(a) In rural areas, as determined by the authority, where the use of a base hospital having a basic emergency medical service special permit pursuant to subdivision (c) of Section 1277 is precluded because of geographic or other extenuating circumstances, a local EMS agency, in order to assure medical direction to prehospital emergency medical care personnel, may utilize other hospitals which do not have a basic emergency medical service permit but which have been approved by the medical director of the local EMS agency for utilization as a base hospital, if both of the following apply:
(1) Medical control is maintained in accordance with policies and procedures established by the local EMS agency, with the approval of the medical director of the local EMS agency.
(2) Approval is secured from the authority.
(b) (1) In rural areas, as determined by the authority, when the use of a hospital having a basic emergency medical service special permit is precluded because of geographic or other extenuating circumstances, as determined by the authority, the medical director of the local EMS agency may authorize another facility which does not have this special permit to receive patients requiring emergency medical services if the facility has adequate staff and equipment to provide these services, as determined by the medical director of the local EMS agency.

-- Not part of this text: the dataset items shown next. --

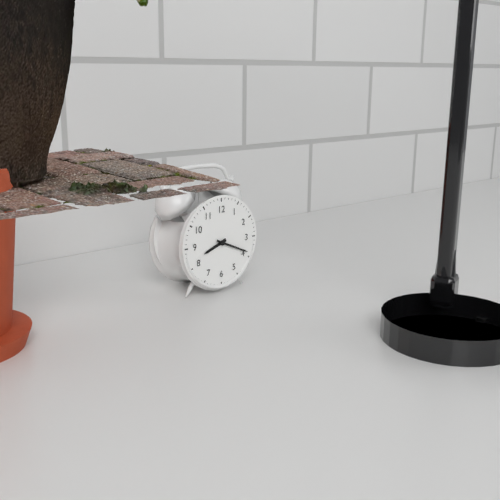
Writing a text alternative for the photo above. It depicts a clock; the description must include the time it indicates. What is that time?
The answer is 8:19
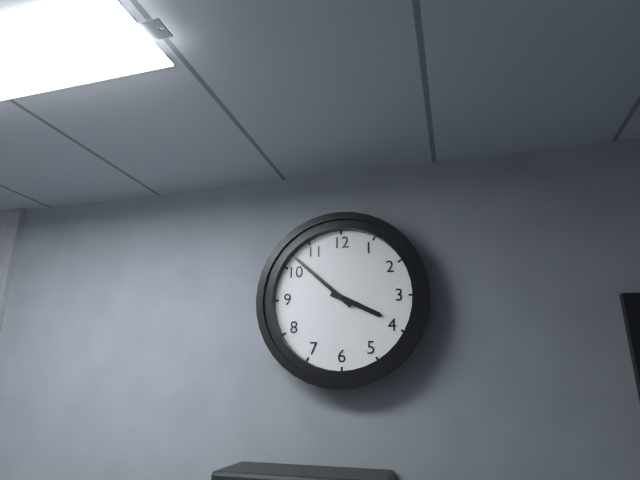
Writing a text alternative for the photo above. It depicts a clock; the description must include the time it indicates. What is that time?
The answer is 3:52
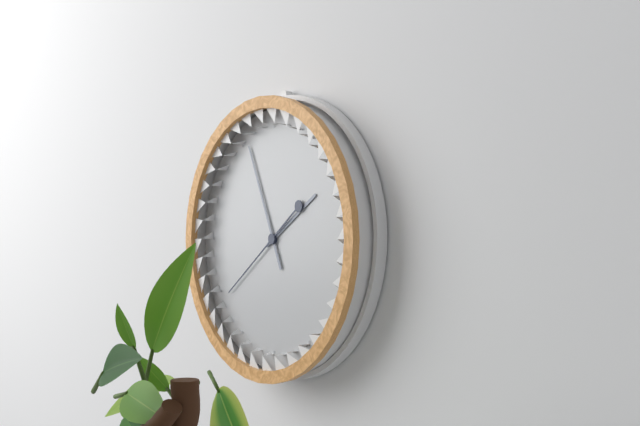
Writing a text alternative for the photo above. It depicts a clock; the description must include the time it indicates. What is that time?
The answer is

(2) A local EMS agency which utilizes in its EMS system any facility which does not have a special permit to receive patients requiring emergency medical care pursuant to paragraph (1) shall submit to the authority, as part of the plan required by Section 1797.254, protocols approved by the medical director of the local EMS agency to ensure that the use of that facility is in the best interests of patient care. The protocols addressing patient safety and the use of the nonpermit facility shall take into account, but not be limited to, the following:
(A) The medical staff, and the availability of the staff at various times to care for patients requiring emergency medical services.
(B) The ability of staff to care for the degree and severity of patient injuries.
(C) The equipment and services available at the facility necessary to care for patients requiring emergency medical services and the severity of their injuries.
(D) The availability of more comprehensive emergency medical services and the distance and travel time necessary to make the alternative emergency medical services available.
(E) The time of day and any limitations which may apply for a nonpermit facility to treat patients requiring emergency medical services.
(3) Any change in the status of a nonpermit facility, authorized pursuant to this subdivision to care for patients requiring emergency medical services, with respect to protocols and the facility’s ability to care for the patients shall be reported by the facility to the local EMS agency.